-- Entries shown follows --

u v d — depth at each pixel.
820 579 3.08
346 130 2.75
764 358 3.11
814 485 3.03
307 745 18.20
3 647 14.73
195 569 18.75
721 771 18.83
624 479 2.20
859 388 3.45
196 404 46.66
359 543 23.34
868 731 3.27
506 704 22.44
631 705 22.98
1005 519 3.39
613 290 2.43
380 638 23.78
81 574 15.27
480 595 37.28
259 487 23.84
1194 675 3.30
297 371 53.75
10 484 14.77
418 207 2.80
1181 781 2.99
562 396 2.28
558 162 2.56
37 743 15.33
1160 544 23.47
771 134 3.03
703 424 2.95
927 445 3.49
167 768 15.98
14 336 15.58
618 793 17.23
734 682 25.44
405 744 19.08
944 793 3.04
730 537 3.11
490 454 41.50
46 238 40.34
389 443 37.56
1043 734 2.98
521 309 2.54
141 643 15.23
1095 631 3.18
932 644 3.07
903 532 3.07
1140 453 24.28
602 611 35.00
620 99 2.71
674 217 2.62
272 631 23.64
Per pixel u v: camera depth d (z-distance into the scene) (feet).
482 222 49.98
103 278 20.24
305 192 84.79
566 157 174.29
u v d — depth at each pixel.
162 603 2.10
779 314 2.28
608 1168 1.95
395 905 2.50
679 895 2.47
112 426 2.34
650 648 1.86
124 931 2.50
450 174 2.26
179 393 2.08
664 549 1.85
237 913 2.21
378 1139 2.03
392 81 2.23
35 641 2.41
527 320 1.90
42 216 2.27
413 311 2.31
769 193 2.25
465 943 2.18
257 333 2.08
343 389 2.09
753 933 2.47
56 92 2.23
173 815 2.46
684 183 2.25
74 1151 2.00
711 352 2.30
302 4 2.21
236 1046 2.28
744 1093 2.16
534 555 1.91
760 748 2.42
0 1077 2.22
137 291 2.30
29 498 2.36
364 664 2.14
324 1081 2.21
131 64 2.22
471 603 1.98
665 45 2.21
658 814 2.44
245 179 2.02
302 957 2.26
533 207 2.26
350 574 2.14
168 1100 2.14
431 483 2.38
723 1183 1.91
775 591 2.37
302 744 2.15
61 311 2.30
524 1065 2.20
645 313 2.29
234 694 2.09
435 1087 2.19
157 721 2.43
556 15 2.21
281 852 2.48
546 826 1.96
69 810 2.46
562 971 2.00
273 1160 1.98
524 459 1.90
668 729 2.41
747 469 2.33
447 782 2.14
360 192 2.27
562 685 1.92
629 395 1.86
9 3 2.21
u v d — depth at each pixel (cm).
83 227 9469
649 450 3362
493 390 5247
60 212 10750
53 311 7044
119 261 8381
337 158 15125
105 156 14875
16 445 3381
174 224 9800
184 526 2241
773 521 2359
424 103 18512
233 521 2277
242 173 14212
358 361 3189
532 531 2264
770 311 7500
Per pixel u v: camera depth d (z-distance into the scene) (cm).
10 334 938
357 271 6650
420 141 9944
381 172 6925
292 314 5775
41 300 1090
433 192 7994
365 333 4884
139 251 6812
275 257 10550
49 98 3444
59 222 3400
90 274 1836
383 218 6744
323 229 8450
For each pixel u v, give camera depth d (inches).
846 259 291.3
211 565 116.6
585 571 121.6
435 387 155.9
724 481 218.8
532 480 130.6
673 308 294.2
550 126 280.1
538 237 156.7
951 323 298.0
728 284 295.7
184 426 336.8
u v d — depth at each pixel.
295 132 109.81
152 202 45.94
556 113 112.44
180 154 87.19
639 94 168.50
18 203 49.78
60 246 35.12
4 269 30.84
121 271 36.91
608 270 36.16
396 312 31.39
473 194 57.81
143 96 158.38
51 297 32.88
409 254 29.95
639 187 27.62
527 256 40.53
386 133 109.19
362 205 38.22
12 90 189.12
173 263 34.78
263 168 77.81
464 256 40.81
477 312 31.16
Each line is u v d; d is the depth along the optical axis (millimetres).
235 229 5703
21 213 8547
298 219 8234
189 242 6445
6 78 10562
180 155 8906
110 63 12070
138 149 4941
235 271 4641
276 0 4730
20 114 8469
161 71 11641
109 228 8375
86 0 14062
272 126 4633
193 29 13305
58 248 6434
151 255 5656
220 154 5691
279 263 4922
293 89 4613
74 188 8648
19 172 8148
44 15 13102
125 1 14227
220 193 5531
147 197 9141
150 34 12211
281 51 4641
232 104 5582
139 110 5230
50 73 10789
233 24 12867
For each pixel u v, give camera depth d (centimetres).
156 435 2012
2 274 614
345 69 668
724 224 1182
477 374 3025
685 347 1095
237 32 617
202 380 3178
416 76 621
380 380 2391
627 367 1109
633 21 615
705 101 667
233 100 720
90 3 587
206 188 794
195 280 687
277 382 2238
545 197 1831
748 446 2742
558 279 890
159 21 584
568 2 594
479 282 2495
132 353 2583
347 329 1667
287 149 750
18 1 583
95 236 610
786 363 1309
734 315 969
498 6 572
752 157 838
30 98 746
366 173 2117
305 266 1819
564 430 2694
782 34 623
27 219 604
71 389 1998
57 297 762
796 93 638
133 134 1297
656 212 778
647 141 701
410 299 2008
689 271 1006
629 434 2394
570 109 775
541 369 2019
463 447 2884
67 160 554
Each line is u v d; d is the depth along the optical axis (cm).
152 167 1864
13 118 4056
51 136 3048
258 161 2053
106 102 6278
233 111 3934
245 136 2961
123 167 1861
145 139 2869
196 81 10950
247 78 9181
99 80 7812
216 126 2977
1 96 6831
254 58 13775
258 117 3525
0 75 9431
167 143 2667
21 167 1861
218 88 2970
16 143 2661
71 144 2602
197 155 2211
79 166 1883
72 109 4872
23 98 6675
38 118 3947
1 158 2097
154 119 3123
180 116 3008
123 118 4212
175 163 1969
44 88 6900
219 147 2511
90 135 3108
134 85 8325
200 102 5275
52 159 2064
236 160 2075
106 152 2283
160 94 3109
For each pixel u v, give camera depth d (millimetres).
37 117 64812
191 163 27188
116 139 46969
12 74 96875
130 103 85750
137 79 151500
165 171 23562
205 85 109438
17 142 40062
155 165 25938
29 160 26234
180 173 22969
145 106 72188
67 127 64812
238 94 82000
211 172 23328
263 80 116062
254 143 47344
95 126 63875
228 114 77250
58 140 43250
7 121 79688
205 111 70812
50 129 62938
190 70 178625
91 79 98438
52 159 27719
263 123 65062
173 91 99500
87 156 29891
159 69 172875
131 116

-- Entries shown concluded --

◆ Task prompt
Search the entries above for "optical". Return every line that has it.

◆ Solution to this task
Each line is u v d; d is the depth along the optical axis (millimetres).
Each line is u v d; d is the depth along the optical axis (cm).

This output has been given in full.